Authentic German Sourdough Rye Bread (Roggenbrot)
Submitted by Annabelle's Lair on January 13, 2015 at 6:07 pm
A very popular bread eaten every day in Germany.
Yield: 1 boule
Source: Woodlandgardner "Ulrich"
360g water
250g German sourdough
300g unbleached flour (I use King Arthur)
300g rye flour
14g sea salt
½ tsp ground caraway seeds
In mixing bowl of stand mixer combine water, sourdough, unbleached flour, rye flour, sea salt and knead 7 minutes.
First rising: cover dough in bowl with plastic bag (creates terrarium effect) and let rest 7-8 hours depending on room temperature.
Shaping: remove dough from bowl, shape, and slap dough several times on each side to release bubbles to get a tight crumb.
Second rising: place shaped dough in well-floured banneton or proofing bowl lined with well-floured couche, place shaped dough upside down, cover with plastic bag and let proof for 2 hours depending on room temperature.
Preheat oven & hearth stone to 420F at least 30 minutes prior to baking bread.

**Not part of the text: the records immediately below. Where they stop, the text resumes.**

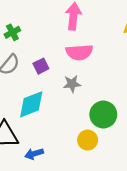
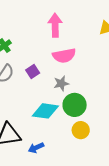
cyan diamond: (31, 104) -> (45, 111), moved, turned 36
green circle: (103, 114) -> (75, 105), moved

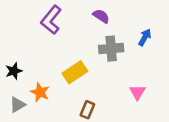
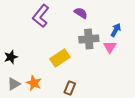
orange star: (40, 92) -> (34, 83), moved
pink triangle: (137, 92) -> (110, 47), moved

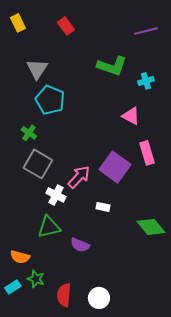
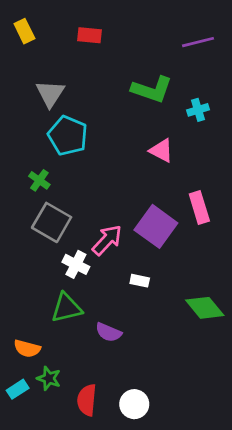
red rectangle: (66, 26) -> (90, 35), turned -48
pink triangle: (131, 116) -> (161, 151), moved

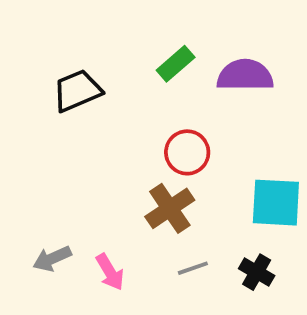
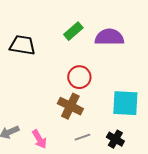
black trapezoid: (77, 91) -> (22, 45), turned 32
brown cross: (170, 208) -> (70, 106), turned -30

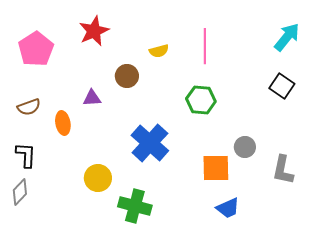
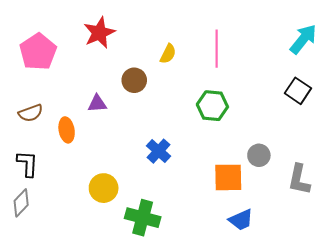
yellow semicircle: (159, 51) -> (168, 54), turned -48
blue cross: (150, 143) -> (159, 151), size x0.6

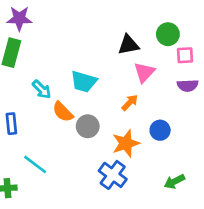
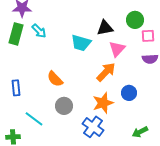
cyan trapezoid: (84, 82) -> (81, 43), moved
cyan arrow: (42, 89) -> (39, 31), moved
orange arrow: (130, 103) -> (106, 72), size x1.5
gray circle: (88, 126) -> (64, 106), moved

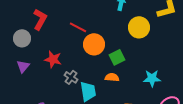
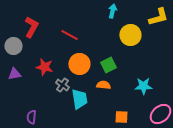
orange circle: (94, 44) -> (79, 64), moved
purple triangle: (23, 66) -> (14, 74), turned 40

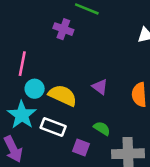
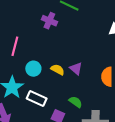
cyan circle: (35, 89) -> (33, 69), moved
yellow semicircle: (63, 95) -> (58, 70), moved, size x0.6

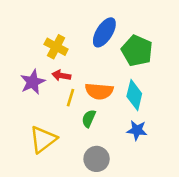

Place parchment on pizza paddle, turn dough gently right side up onto parchment, and slice dough a couple times with lame to allow bread to expand.
Slide parchment with shaped dough from pizza paddle onto hearth stone and bake for 70 minutes.
Remove from oven and let cool on cooling rack completely. I slice my bread with a food slicer as the crust is too hard to cut efficiently with a knife.